No en vano, los antecedentes literarios de Lampedusa eran Virginia Woolf, James Joyce, T.S. Elliot y la teoría psicoanalítica de Freud. El Príncipe Fabrizio, protagonista de la novela, es un hombre consciente de los límites humanos, por lo que desarrolla una actitud absolutamente estoica.
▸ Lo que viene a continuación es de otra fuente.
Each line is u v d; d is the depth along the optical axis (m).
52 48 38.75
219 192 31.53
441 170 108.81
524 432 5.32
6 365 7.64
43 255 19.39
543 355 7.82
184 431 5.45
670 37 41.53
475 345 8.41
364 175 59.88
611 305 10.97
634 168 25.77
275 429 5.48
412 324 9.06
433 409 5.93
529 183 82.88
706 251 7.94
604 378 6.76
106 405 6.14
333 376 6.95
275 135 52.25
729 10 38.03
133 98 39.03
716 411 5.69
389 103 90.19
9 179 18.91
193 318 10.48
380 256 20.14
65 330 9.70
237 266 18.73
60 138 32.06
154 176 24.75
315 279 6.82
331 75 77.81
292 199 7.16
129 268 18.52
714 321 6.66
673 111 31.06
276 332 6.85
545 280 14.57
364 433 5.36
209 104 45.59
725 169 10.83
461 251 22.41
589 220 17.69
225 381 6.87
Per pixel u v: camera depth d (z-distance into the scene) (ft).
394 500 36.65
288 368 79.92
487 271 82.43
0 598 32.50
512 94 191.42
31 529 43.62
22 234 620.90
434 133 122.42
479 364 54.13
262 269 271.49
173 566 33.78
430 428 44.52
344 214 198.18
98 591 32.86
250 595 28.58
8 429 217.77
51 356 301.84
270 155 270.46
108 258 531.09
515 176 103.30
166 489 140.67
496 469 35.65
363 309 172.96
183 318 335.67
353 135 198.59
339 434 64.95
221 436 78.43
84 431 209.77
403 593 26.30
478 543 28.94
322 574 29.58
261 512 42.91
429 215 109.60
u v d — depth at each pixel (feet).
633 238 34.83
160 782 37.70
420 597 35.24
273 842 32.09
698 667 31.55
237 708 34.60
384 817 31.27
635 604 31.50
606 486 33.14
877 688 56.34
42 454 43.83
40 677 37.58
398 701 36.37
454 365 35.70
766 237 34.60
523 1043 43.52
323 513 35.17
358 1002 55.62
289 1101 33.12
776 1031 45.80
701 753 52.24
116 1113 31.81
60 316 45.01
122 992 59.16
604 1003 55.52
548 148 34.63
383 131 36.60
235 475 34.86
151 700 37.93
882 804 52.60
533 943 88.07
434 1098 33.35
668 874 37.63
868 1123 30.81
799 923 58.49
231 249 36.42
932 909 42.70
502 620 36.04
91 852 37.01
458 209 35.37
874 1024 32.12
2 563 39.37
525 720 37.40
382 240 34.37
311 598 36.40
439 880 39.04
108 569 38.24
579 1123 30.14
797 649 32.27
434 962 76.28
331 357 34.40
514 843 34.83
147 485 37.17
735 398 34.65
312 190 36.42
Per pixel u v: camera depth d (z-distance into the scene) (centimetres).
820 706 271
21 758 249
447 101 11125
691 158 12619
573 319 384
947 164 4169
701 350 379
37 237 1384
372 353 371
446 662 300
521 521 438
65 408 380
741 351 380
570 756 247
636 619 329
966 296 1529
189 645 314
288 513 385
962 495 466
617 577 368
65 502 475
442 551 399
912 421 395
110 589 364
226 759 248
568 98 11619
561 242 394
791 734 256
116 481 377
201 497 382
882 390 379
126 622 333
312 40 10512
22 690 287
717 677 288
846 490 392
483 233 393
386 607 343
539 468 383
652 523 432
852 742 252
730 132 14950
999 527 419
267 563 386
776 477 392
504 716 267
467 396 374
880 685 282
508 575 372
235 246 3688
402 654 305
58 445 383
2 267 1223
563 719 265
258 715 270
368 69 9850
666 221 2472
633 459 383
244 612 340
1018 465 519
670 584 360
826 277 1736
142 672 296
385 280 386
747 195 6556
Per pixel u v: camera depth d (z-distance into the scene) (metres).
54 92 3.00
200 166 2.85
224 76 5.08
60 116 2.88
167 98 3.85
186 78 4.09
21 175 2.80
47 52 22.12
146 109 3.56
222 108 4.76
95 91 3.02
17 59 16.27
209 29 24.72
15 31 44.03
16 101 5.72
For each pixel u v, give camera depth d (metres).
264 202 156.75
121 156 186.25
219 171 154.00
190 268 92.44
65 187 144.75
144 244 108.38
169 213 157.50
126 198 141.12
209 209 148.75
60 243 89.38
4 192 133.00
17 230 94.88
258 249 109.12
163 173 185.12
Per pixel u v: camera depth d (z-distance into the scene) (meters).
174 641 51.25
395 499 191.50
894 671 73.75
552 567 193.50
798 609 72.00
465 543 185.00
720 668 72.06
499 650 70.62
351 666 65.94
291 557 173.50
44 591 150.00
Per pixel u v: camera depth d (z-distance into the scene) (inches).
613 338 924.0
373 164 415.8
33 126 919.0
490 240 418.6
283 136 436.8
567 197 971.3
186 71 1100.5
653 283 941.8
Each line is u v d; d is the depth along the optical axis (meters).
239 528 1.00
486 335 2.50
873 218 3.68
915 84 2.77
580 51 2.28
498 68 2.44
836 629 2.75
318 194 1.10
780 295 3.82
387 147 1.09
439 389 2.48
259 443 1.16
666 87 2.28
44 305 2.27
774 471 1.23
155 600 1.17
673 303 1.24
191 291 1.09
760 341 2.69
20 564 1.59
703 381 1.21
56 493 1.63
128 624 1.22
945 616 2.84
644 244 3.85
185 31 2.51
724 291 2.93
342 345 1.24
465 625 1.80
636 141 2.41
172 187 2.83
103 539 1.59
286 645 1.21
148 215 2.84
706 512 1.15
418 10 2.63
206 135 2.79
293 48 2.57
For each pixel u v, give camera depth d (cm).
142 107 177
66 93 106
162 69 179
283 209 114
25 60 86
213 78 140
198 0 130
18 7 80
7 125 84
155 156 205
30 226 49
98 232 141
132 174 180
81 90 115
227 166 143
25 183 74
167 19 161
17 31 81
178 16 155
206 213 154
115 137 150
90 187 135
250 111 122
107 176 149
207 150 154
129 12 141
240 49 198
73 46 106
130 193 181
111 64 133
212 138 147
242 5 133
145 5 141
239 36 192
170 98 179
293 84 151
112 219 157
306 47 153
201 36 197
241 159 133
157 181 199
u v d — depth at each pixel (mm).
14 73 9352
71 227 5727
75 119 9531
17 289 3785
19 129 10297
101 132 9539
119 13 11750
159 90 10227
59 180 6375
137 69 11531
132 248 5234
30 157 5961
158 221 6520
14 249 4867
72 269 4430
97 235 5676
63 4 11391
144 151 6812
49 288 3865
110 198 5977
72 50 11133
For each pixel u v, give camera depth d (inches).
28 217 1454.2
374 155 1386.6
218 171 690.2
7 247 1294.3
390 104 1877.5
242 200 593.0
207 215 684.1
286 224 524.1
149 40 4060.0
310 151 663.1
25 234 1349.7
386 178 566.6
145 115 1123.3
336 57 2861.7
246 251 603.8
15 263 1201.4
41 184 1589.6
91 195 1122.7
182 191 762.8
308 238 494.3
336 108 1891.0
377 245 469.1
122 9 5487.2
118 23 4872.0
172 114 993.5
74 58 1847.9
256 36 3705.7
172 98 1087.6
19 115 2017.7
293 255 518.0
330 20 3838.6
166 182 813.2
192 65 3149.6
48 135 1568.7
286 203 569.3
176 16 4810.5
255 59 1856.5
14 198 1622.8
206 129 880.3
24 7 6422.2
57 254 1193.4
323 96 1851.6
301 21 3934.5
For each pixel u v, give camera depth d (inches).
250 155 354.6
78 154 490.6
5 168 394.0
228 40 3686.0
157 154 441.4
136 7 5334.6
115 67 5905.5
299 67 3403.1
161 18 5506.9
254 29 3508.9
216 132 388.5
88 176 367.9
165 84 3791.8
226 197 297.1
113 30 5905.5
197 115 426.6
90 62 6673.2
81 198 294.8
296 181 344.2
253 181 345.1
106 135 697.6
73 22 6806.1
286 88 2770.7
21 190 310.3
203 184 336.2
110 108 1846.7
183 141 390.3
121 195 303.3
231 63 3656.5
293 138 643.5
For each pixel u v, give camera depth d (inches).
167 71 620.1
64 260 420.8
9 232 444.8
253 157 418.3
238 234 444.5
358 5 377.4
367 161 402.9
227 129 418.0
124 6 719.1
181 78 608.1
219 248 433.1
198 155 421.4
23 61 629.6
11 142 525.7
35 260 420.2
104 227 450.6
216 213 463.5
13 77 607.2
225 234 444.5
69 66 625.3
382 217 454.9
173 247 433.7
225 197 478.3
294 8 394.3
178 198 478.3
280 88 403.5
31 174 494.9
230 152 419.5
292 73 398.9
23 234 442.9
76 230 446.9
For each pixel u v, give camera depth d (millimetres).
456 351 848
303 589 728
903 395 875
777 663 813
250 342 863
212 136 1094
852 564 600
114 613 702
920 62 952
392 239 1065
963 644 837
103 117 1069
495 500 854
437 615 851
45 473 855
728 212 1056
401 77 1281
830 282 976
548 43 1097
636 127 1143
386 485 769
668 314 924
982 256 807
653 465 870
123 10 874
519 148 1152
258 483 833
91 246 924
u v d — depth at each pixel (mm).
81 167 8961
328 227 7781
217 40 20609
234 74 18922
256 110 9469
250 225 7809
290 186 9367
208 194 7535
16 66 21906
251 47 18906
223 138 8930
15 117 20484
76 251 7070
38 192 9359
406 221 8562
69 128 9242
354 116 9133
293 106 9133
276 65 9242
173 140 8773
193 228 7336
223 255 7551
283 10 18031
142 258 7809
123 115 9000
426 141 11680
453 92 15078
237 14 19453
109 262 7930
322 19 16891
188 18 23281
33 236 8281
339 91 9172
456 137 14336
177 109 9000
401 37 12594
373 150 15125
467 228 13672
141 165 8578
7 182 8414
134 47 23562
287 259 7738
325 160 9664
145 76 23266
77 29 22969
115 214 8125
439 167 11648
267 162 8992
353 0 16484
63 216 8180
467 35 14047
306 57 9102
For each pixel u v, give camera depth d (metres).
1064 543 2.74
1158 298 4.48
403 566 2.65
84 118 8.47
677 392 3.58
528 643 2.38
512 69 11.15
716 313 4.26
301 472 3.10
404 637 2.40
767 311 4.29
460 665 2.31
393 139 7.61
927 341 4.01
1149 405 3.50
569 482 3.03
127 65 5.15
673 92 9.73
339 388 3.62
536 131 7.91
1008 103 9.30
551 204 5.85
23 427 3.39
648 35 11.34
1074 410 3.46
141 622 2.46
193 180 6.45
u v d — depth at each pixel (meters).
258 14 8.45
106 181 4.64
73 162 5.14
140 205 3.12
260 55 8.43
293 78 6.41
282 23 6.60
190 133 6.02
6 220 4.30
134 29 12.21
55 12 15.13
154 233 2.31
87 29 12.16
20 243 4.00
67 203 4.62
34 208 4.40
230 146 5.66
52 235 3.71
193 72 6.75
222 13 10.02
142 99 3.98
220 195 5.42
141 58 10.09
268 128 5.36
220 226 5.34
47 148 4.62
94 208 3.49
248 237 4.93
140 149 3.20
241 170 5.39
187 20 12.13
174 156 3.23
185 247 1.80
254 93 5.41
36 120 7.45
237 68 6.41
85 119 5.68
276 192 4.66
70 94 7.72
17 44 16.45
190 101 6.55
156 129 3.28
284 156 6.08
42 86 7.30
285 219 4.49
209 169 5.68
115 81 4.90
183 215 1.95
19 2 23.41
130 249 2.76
Por eso, la celebérrima frase de su sobrino Tancredo «Todo debe cambiar para que nada cambie», parece transformarse, en el lecho de muerte de Don Fabrizio en un «si tú no cambias, el tiempo te cambiará». Se trata, en definitiva, de una novela en la que los límites temporales de la naturaleza humana están siempre presentes de una manera melancólica, conmovedora y sabia.

Precisamente la paradoja que encierra la frase «Todo debe cambiar para que nada cambie» ha dado lugar a una expresión, utilizada con frecuencia en ciencias políticas, conocida como «gatopardismo» o «lampedusiano». Aunque el origen de esa idea de Tomasi di Lampedusa no sea del todo original, pues ya Maquiavelo en sus Discursos (libro I, capítulo 25) decía que «Quien quiera convertir a un estado anticuado en una ciudad libre ha de conservar al menos la sombra de las formas antiguas».

Ahora bien, si quieren ustedes obtener un ejemplo arquetípico de «gatopardismo» no tienen más que comparar los titulares de los medios de comunicación ilicitanos de las últimas semanas con los de hace cuatro años. Si tienen la paciencia de someterse a este ejercicio, podrán comprobar que la única diferencia entre unos y otros es la fecha que encabeza la noticia.

En Elche el tiempo nos cambia, pero todo lo demás permanece inalterable: si hace cuatro años se anunciaba la inminente llegada del AVE a nuestro término municipal, que no a nuestra ciudad, pues esa línea férrea, mientras no esté conectada con la de cercanías no va a aportarnos beneficio alguno, ahora se proclama desde el Ayuntamiento que ya está llegando, mientras el Gobierno de España dice que sí, pero que ya no va a dar fecha concreta.

La plataforma «Salvem el Mercat» pide el enésimo informe al Consistorio sobre uno u otro aspecto relacionado con el tráfico, las catas arqueológicas o el refugio de la Guerra Civil; ignoro si dicho colectivo ha recibido todos los informes que ha solicitado porque, si así fuera, su archivo no cabría en la Biblioteca del Congreso de los EE UU. Mientras tanto, la solución, sea la que sea, sigue sin llegar por parte de quien corresponde, es decir, del Gobierno municipal.

Sin embargo, las cuestiones nimias, que parece ser que tanto gustan a algunos políticos, siguen acaparando el quehacer cotidiano de nuestros munícipes: la inauguración de unos bolardos, la presentación de un cartel, su demostración de cariño regalándose ósculos, la asistencia a eventos festeros, o las críticas por la ausencia de los contrarios a los mismos, parecen ser los asuntos que ocupan y preocupan a los nuevos y a los antiguos concejales.

Los cien días de cortesía son un concepto antiguo, pero elegante. Concedámoslos, pero esperemos que en septiembre, con la inauguración de lo que gustan en llamar «el curso político» empecemos a ver que la ciudad se mueve.